L’immagine del buon pastore, a cui si richiama il brano del vangelo, riprende e approfondisce il tema del rapporto di Gesù con coloro che lo seguono. Nella nostra cultura l’immagine del pastore non è più familiare. Tuttavia essa resta significativa perché fa comprendere molto bene le modalità con cui Gesù attua la salvezza.Gesù è il pastore del gregge perché, diversamente dai falsi pastori, dà la vita per le sue pecore. Con il suo esempio egli esercita dunque nei confronti dei credenti un influsso profondo che li scuote e li trascina. Egli si presenta come un leader spirituale che, proprio perché è profondamente unito a Dio, è capace di stabilire con i suoi seguaci un rapporto profondo, coinvolgendoli in un’esperienza vissuta che trasforma la loro vita. L’immagine del gregge ha anche il vantaggio di mostrare come il percorso verso Dio non può essere compiuto da soli, ma deve avvenire all’interno di una comunità, i cui membri interagiscono tra di loro e con il loro Maestro. 

Infine la seconda lettura ricorda ai credenti che sono personalmente figli di Dio. Tutti gli esseri umani sono metaforicamente figli di Dio, ma Gesù ha portato qualcosa di nuovo: la consapevolezza di esserlo e quindi la possibilità di vivere fino in fondo secondo questa dignità.
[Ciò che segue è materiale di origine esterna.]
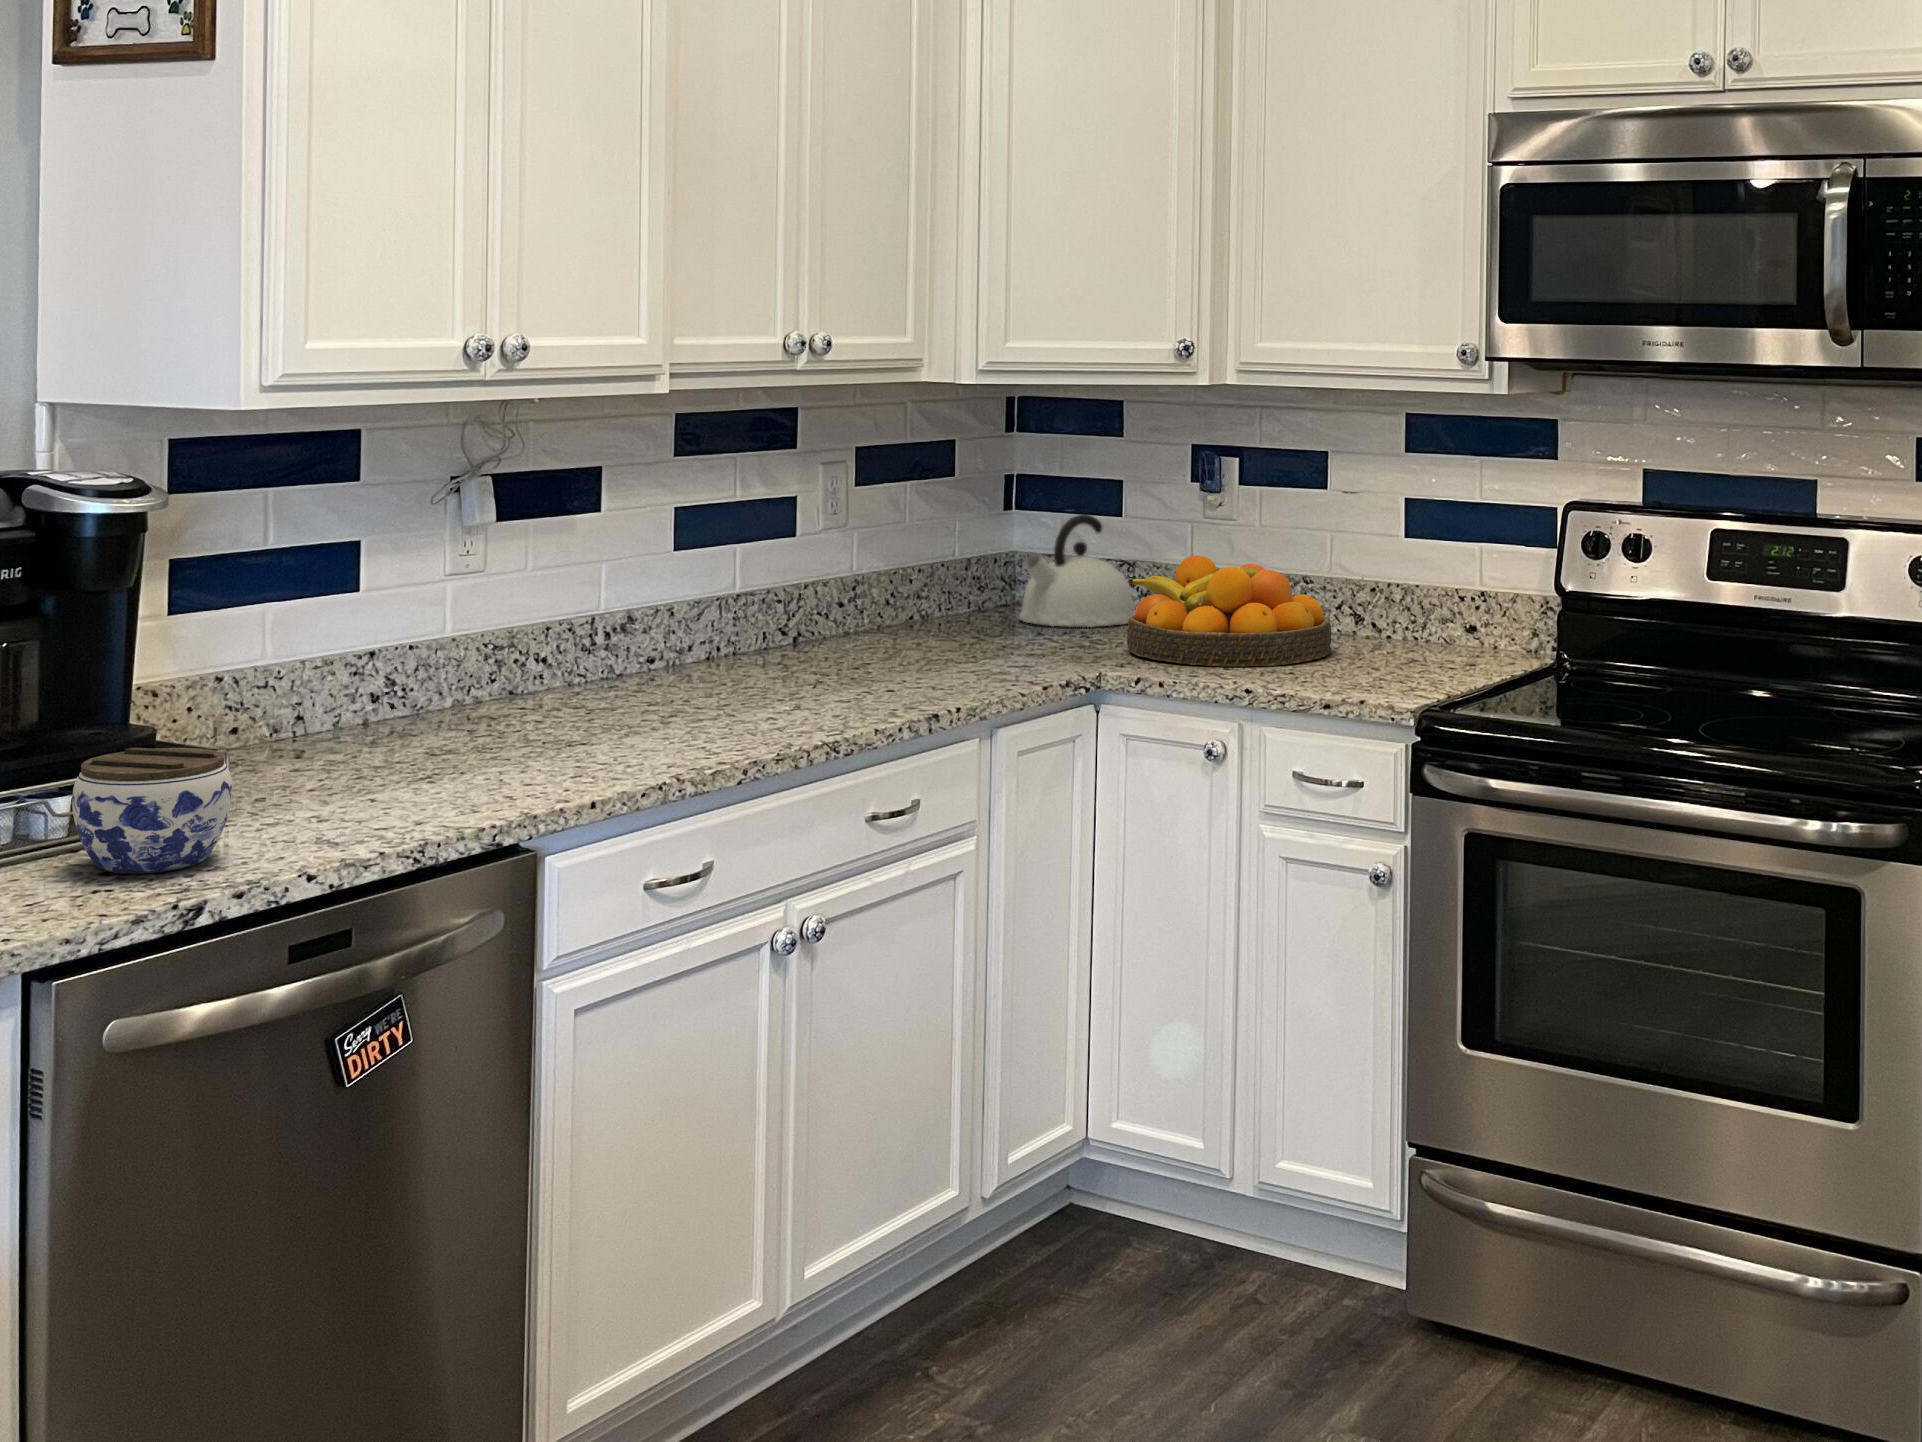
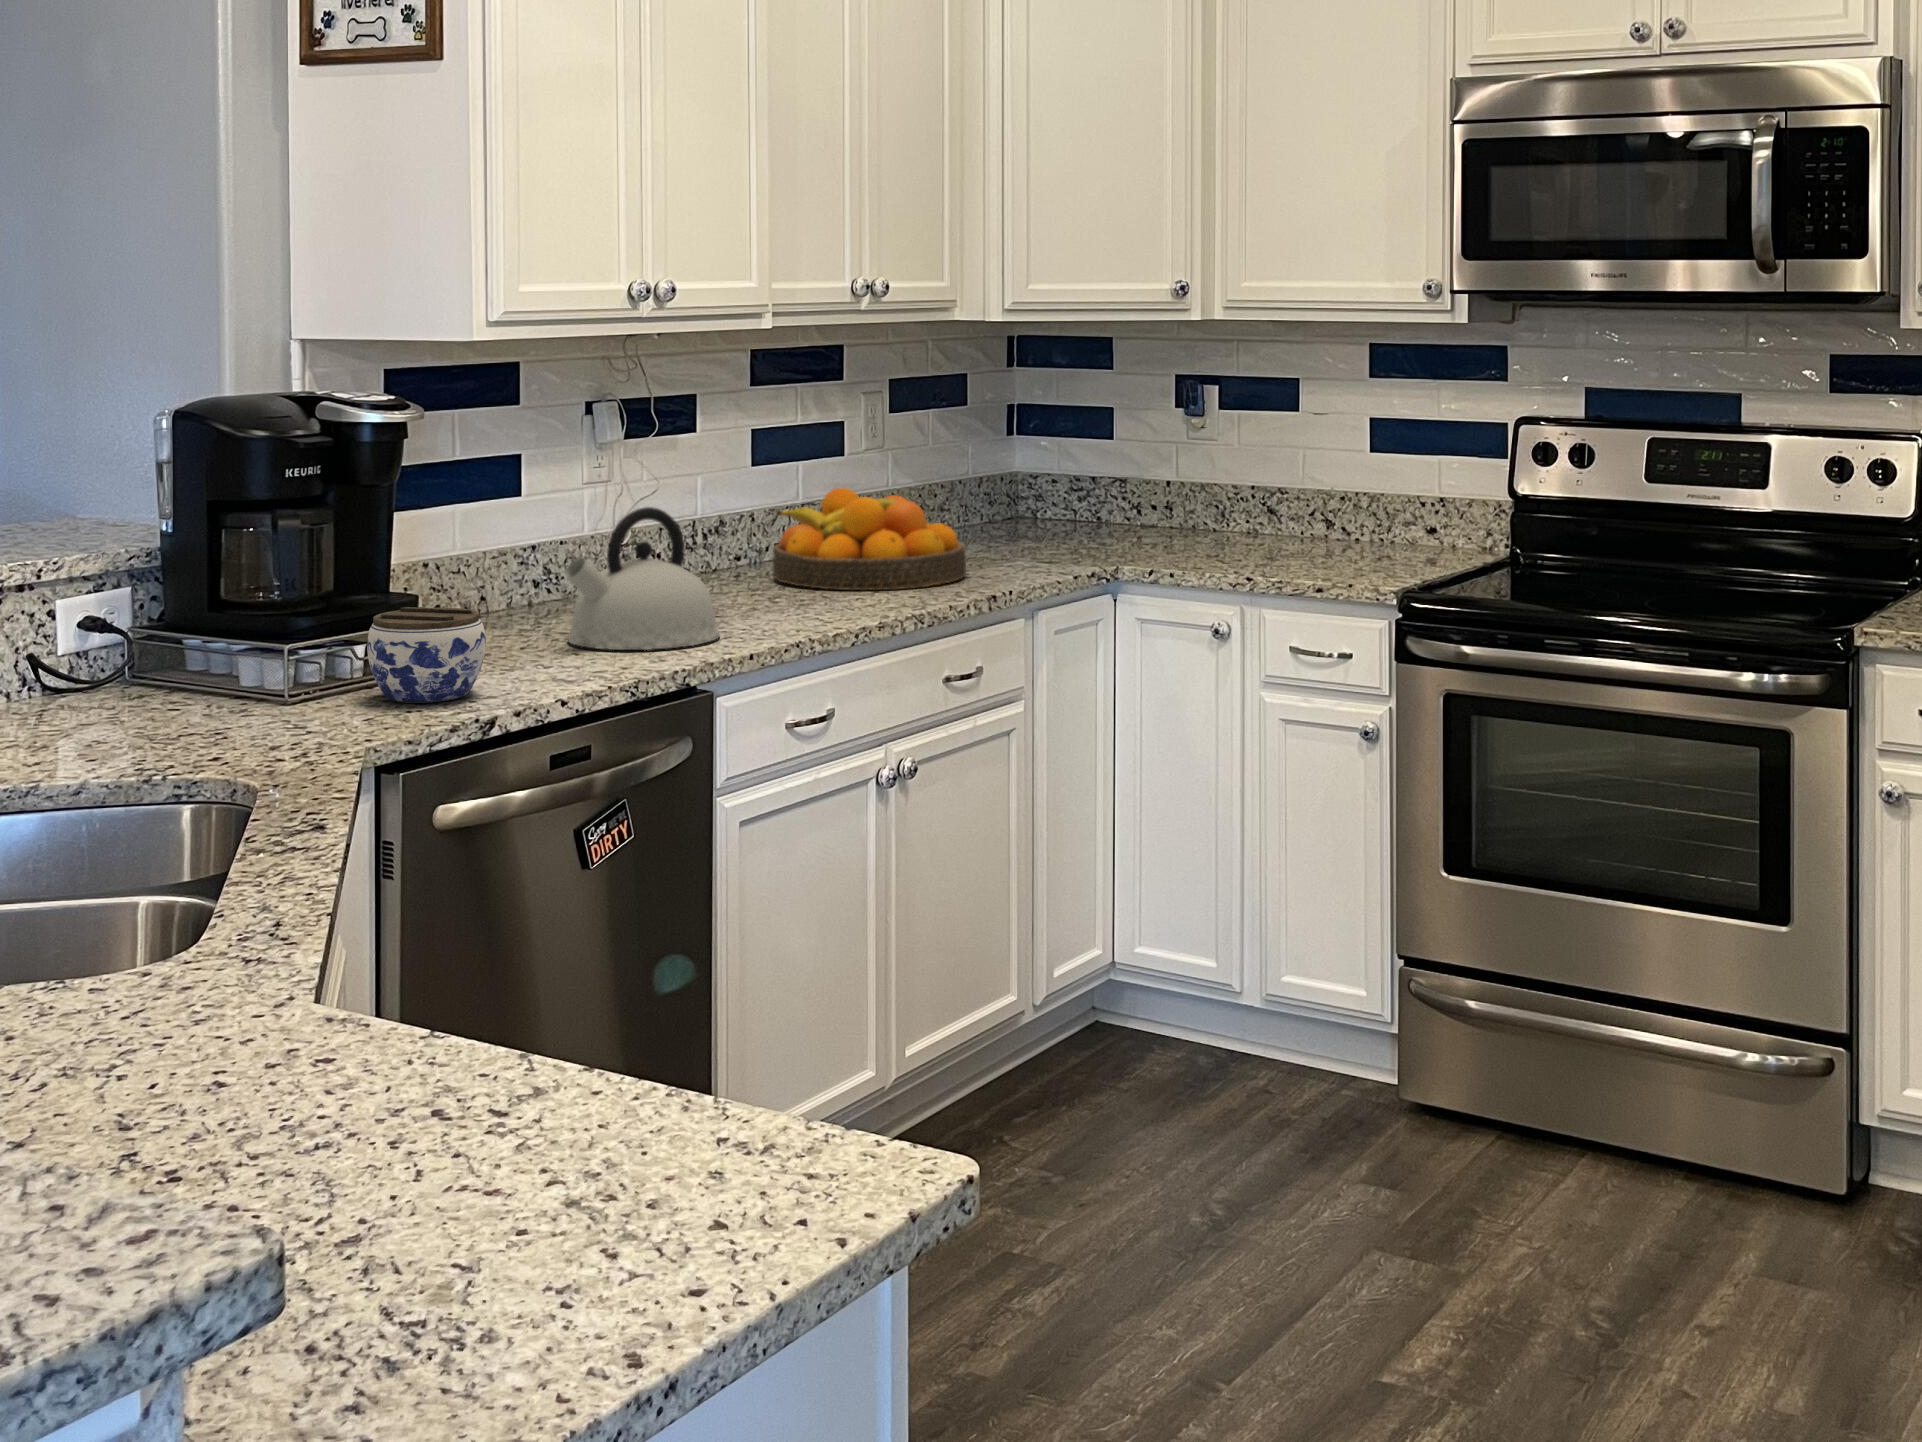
kettle: present [1019,514,1136,627] -> present [565,507,720,650]
fruit bowl: present [1127,556,1332,667] -> present [773,488,966,590]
Mentre l’immagine del sacrificio offerto da Gesù morendo in croce mette in luce soprattutto il suo rapporto con il Padre, quella del pastore e del gregge mostra più direttamente il ruolo che Gesù, in forza del suo rapporto con il Padre, svolge nei confronti di coloro che credono in lui. Gesù appare così come la guida che influisce su di loro non insegnando dottrine o imponendo precetti ma comunicando loro la sua esperienza di Dio, in forza della quale ha affrontato con coraggio la morte, seguita dalla risurrezione. È proprio attraverso il rapporto con lui che i credenti imparano a comunicare fra loro, abbattendo le barriere che li dividono e aprendosi al servizio verso tutta la società.